The authors have no conflicts of interest to declare.

Figures

Figure 1:
Figure 1:
ACE2-mediated SARS-CoV-2 viral entry via the membrane fusion pathway. SARS-CoV-2-spike binds to ACE2 on the target cell surface (step A), after which furin cleaves SARS-CoV-2-spike at the S1/S2 boundary (step B). Furin may also cleave the spike protein at the S1/S2 boundary during viral production, prior to virus release into the extracellular space. TMPRSS2 cleaves the S2 protein at the S2’ site (step C), which allows the insertion of hydrophobic amino acid residues in the activated S2 subunit into the plasma membrane (step D), facilitating membrane fusion between the viral envelope and the host cell plasma membrane (step E).
Figure 2:
Figure 2:
Potential involvement of SARS-CoV-2 entry factors in islet endocrine cells under conditions of high or low ACE2 expression. ACE2 serves as the predominant SARS-CoV-2 receptor when its levels are sufficiently high for viral entry, and/or its expression is induced by pro-inflammatory cytokines. Under these circumstances, cofactors/co-receptors assist ACE2, and co-receptors further allow viral entry. If ACE2 levels are too low to permit SARS-CoV-2 entry, alternative receptors facilitate viral entry, with assistance from cofactors/co-receptors.
Figure 3:
Figure 3:
Proposed roles for alternative receptors and mediators of viral entry into β cells based on studies in other cell types. (A) The mature virion binds to its host cell receptor, which may be CD147 (left), GRP78 (centre) or ACE2 (right).
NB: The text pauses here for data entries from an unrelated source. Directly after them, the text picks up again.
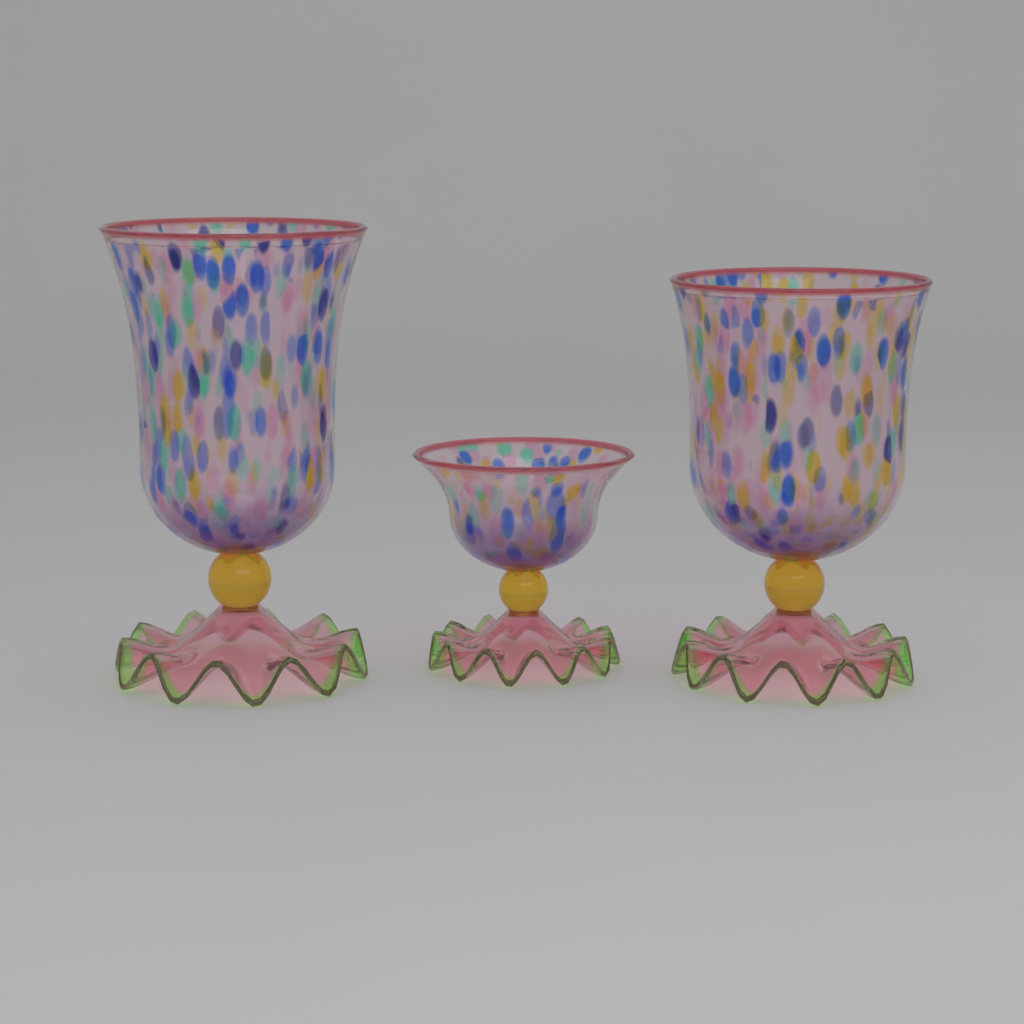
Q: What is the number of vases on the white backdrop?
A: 3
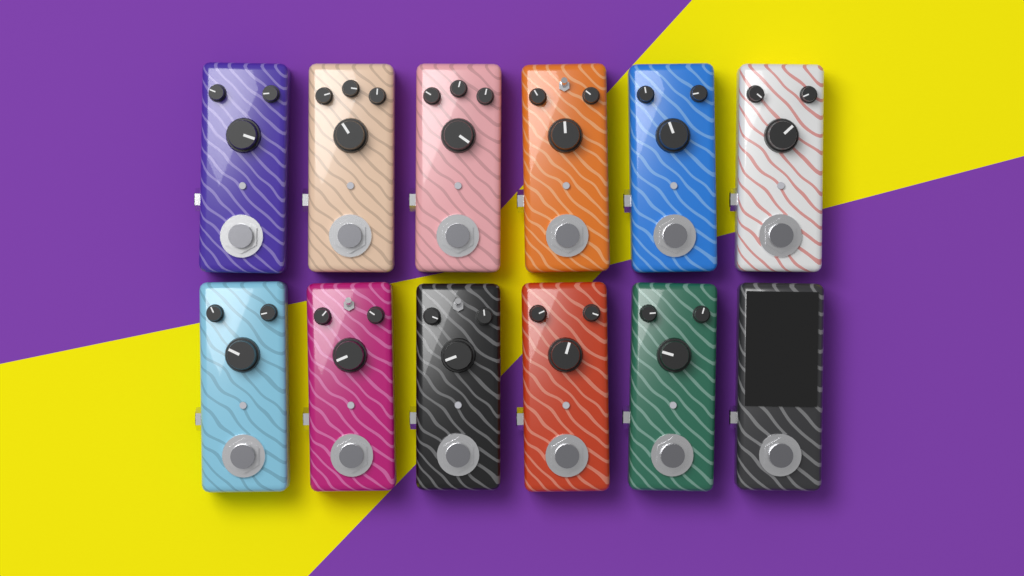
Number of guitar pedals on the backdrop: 12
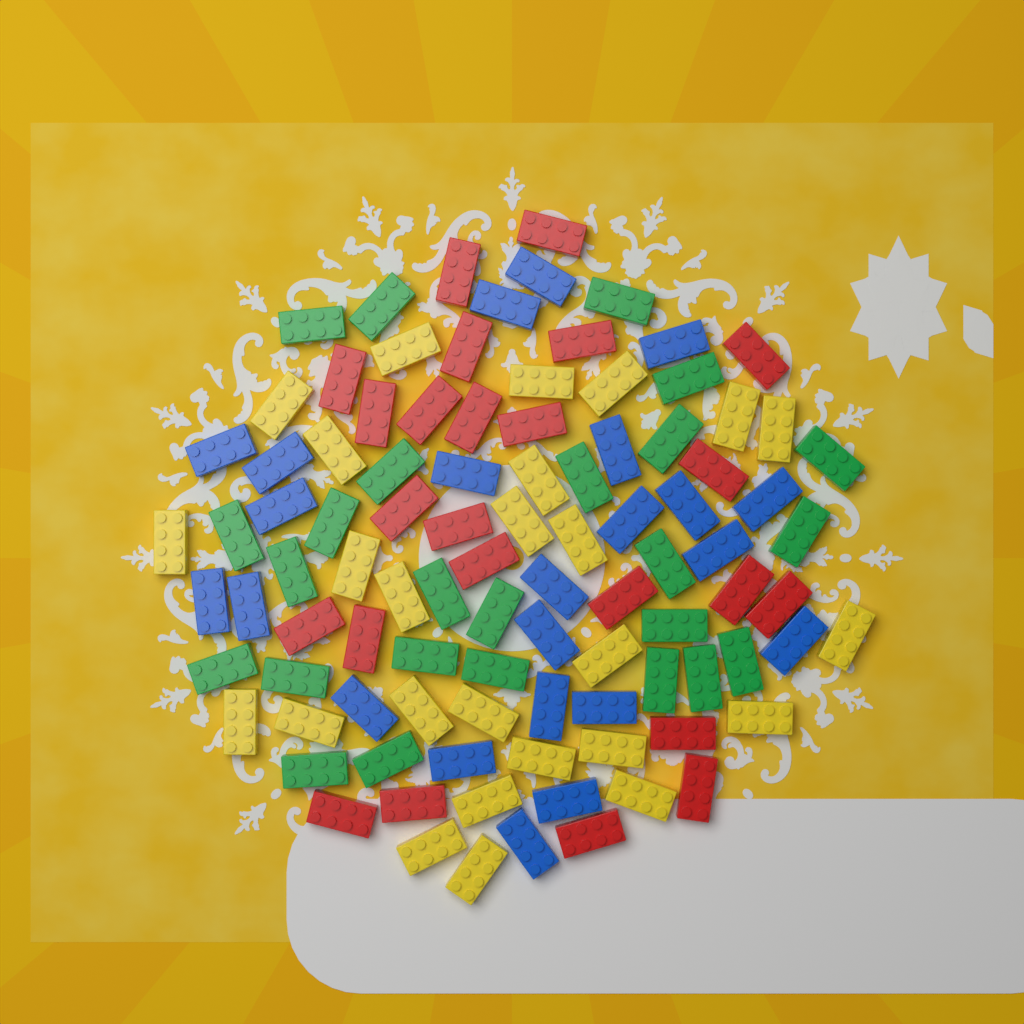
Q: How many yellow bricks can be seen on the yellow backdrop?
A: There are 26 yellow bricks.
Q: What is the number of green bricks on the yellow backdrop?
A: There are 25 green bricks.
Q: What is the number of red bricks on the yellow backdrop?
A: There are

If the host cell receptor is ACE2, SARS-CoV-2-spike-ACE2 binding may be facilitated by GRP78 or HS/HSPG. ADAM17 may be involved in ACE2-mediated SARS-CoV-2 entry in several ways. On one hand, ADAM17 cleaves csACE2, releasing sACE2, which can impede SARS-CoV-2-receptor binding. On the other hand, ADAM17 can cleave and activate cytokines for release, which may upregulate viral entry mediators. On the whole, the net impact of ADAM17 on viral entry is unclear. (B) Before membrane fusion, the spike protein must be processed. After S1/S2 cleavage by furin (which can also occur during viral production), NRP1 can stabilise the SARS-Cov-2-S1-CendR motif to increase the rate of viral spike processing. S2’ cleavage may occur by another host protease in the absence of TMPRSS2. (C) Alternatively, rather than viral envelope-host cell membrane fusion, the SARS-CoV-2-receptor complex can be taken up via receptor-mediated endocytosis. CTSL in the endosome cleaves SARS-CoV-2-spike at a site distinct from the S1/S2 boundary and S2’ site. Viral entry is complete when the viral envelope fuses with the host cell surface membrane or endosomal membrane.
Figure 4:
Figure 4:
Hypothesized interaction of ACE2, ADAM17, CD147 and GRP78 under conditions of elevated pro-inflammatory cytokines and ER stress. In patients with COVID-19, pancreatic endocrine cells are bathed in cytokines derived from the circulation. This state (A) upregulates ACE2 gene expression and (B) ER stress, which causes (C) an increase in ADAM17 mRNA levels. (D) ER stress also increases GRP78 mRNA levels, mediated by CD147. The subsequent increase in GRP78 protein results in (E) missorting and translocation of GRP78 to the cell surface, where it may (F) act as an alternative receptor or ACE2 cofactor during SARS-CoV-2 entry. (G) GRP78 is also involved in ACE2 trafficking to the plasma membrane. Additionally, GRP78 (H) protects ADAM17 from inhibition, which allows ADAM17 to (I) cleave plasma membrane bound ACE2 at an increased rate, thereby elevating soluble ACE2 levels, which may (J) bind to the spike protein and inhibit SARS-CoV-2 entry. At the same time, (K) ER stress upregulates CD147. The consequent increase in CD147 at the cell surface can (L) increase CD147-mediated SARS-CoV-2 entry.